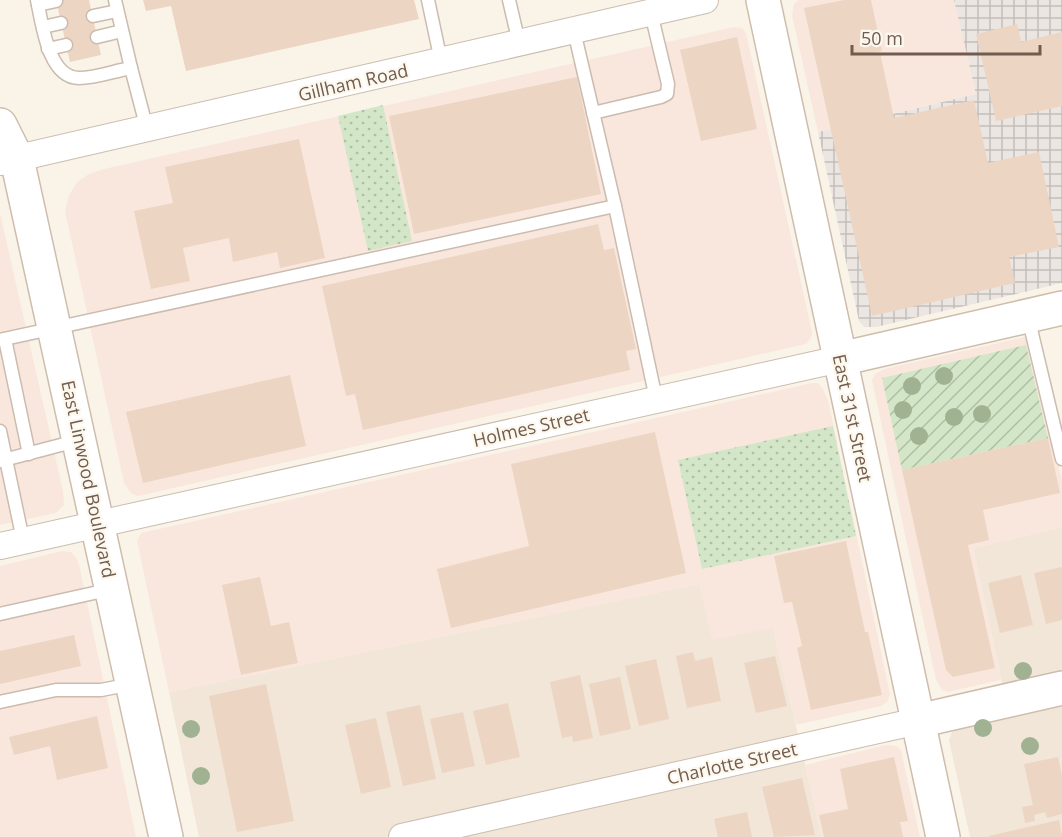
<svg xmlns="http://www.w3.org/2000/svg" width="1062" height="837" font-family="'Open Sans',sans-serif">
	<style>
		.residential { fill: #f1e6d8 }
		.commercial { fill: #f9e7dd }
		.industrial { fill: url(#industrial-grid) }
		.grass { fill: url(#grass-dots) }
		.garden { fill: url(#garden-furrows) }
		.building { fill: #edd5c3 }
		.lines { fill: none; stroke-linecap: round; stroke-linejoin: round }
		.lane-casing { stroke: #cbbcaf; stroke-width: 15 }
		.street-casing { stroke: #cbbcaf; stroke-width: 28 }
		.secondary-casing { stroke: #cebdad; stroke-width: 36 }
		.lane { stroke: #fff; stroke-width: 12 }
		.street { stroke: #fff; stroke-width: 26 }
		.secondary { stroke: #fff; stroke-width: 33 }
		.tree { fill: #a1b292 }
		.labels { text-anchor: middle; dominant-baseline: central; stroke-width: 4.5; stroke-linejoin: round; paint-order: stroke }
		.street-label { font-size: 18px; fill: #725c4f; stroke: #fdf8ee }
	</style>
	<defs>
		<pattern id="industrial-grid" width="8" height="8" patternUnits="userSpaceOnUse" patternTransform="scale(1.5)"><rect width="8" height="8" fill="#ebe6e1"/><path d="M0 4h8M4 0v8" fill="none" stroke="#c3beb9"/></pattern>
		<pattern id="grass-dots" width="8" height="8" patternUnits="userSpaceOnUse" patternTransform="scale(1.5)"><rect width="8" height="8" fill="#d3e7c8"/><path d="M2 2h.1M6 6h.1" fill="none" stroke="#b0bea5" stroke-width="1.8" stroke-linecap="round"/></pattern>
		<pattern id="garden-furrows" width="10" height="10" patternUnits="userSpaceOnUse" patternTransform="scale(1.5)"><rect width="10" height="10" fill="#d3e7c8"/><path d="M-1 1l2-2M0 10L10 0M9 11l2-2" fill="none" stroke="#b0bea5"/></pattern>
	</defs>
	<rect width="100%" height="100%" fill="#faf4e8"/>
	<g class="residential">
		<path d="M1062 527V837H970L949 740 952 732 959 728 1009 716 973 548Z"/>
		<path d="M699 584 773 628 822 837H199L169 692Z"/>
	</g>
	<g class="commercial">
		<path d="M799 0H954L976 94 818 132 792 15 794 4Z"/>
		<path d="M734 27 742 28 746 33 812 332 811 338 806 344 138 496 131 493 124 483 65 211 69 195 78 181 89 174 104 169Z"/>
		<path d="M0 213 63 491 64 505 56 513 0 525Z"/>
		<path d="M1029 336 1062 480V527L973 548 1001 680 948 692 942 690 936 680 872 380 875 374 884 369Z"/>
		<path d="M812 383H818L823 389 828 400 890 694 888 701 882 706 796 725 773 628 712 640 699 584 169 692 137 541 141 533Z"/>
		<path d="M62 551 71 552 76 557 79 564 136 837H0V566Z"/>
		<path d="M886 745 896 746 901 750 920 837H822L805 765Z"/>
	</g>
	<path class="industrial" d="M954 0H1062V283L876 327H864L859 321 818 132 976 94Z"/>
	<g class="grass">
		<path d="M383 105 412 241 368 251 338 116Z"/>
		<path d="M833 426 856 536 702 569 678 460Z"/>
	</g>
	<path class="garden" d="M1026 345 1048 438 902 470 882 378Z"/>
	<g class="building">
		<path d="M56 0H89L101 55 70 62Z"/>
		<path d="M143 0H414L419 19 186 71 171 6 146 11Z"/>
		<path d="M844 0H871L882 51 864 55 880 52 894 118 974 100 988 163 1039 152 1059 247 1009 257 1015 283 872 316 804 8Z"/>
		<path d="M1017 24 1021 42 1062 32V106L996 121 976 34Z"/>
		<path d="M737 37 757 129 701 141 680 50Z"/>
		<path d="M577 77 601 194 414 234 389 116Z"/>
		<path d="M299 139 325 258 280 268 277 252 233 262 229 238 183 248 190 281 151 289 134 211 173 203 165 167Z"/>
		<path d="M598 224 604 250 614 248 636 349 626 351 630 370 363 430 355 394 346 396 322 286Z"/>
		<path d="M290 375 306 446 143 483 126 412Z"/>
		<path d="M655 432 686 573 451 628 437 569 529 546 511 464Z"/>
		<path d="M1048 438 1060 493 983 510 989 540 968 545 995 668 953 677 946 670 902 470Z"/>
		<path d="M846 541 865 632H868L882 695 811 710 797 648 802 646 792 602 784 603 774 556Z"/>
		<path d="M1062 567V620L1046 624 1034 573Z"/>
		<path d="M1021 575 1033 625 1000 633 988 583Z"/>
		<path d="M260 577 271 626 289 622 298 663 241 675 222 585Z"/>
		<path d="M74 635 81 666 0 684V651Z"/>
		<path d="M693 652 695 661 712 657 721 701 687 708 676 656Z"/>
		<path d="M775 656 787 706 756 713 744 663Z"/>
		<path d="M656 659 669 719 639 726 625 666Z"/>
		<path d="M580 675 593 738 573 742 572 736 562 738 550 682Z"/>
		<path d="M620 677 631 729 600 736 589 684Z"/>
		<path d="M266 684 294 821 237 832 209 696Z"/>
		<path d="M508 703 520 757 486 765 473 711Z"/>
		<path d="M420 705 436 779 403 786 386 712Z"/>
		<path d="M463 712 475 766 442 773 430 719Z"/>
		<path d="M97 716 108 768 57 780 50 746 14 755 9 737Z"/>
		<path d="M376 718 391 787 361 794 345 725Z"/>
		<path d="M894 757 908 821 900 822 903 837H824L819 815 848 809 840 769Z"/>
		<path d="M1058 757 1062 776V814L1047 818 1045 812 1034 815 1035 821 1025 823 1022 807 1033 805 1024 764Z"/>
		<path d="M802 778 815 835 774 837 762 787Z"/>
		<path d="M747 812 752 837H718L714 819Z"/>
		<path d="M1059 820 1062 837H989V836Z"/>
	</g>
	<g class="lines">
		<defs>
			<g id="lane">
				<path d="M37 0C42 23 48 78 79 78 96 78 114 71 131 68L115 0"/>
				<path d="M428 0 441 61"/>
				<path d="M509 0 519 43"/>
				<path d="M38 5 56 1"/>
				<path d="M93 16 117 11"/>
				<path d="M43 27 61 23"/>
				<path d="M97 37 122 31"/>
				<path d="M48 49 66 45"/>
				<path d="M131 68 147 129"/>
				<path d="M593 113 661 97 667 94 668 84 651 13"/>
				<path d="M615 206 656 399"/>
				<path d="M1028 317 1062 459"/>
				<path d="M5 339 29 454"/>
				<path d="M0 340 615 206 574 31"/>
				<path d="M0 431 23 540"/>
				<path d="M0 461 76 441"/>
				<path d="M0 614 112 589"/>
				<path d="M0 702 56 690H101L132 684"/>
			</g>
			<g id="street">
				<path d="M0 162 705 0"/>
				<path d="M0 546 840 359"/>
				<path d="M402 837 918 721"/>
			</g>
			<g id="secondary">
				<path d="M763 0 943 837"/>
				<path d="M0 125 17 159 166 837"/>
				<path d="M840 359 1062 308"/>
				<path d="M918 721 1062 688"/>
			</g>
		</defs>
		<use href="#lane" class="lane-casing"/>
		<use href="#street" class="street-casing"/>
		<use href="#secondary" class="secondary-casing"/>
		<use href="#lane" class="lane"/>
		<use href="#street" class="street"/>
		<use href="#secondary" class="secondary"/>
	</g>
	<g class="tree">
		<circle cx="944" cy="376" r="9"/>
		<circle cx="912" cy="386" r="9"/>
		<circle cx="903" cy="410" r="9"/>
		<circle cx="982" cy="414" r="9"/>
		<circle cx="954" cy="417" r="9"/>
		<circle cx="919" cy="436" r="9"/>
		<circle cx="1023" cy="671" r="9"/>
		<circle cx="983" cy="728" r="9"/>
		<circle cx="191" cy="729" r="9"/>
		<circle cx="1030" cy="746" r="9"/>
		<circle cx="201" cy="776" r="9"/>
	</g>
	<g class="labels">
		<g class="street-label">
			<text transform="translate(353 82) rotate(-13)">Gillham Road</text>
			<text transform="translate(853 418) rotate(78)">East 31st Street</text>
			<text transform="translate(531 427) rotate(-13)">Holmes Street</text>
			<text transform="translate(89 479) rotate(78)">East Linwood Boulevard</text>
			<text transform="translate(732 763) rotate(-13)">Charlotte Street</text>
		</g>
	</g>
	<path d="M852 45v9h188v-9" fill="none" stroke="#725c4f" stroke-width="3"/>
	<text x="861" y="45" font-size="18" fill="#725c4f" stroke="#fdf8ee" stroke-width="4.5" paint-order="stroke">50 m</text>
</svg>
━━━━
= Brief =
For the listing above, identify each line bearing "lines".

= Response box =
		.lines { fill: none; stroke-linecap: round; stroke-linejoin: round }
	<g class="lines">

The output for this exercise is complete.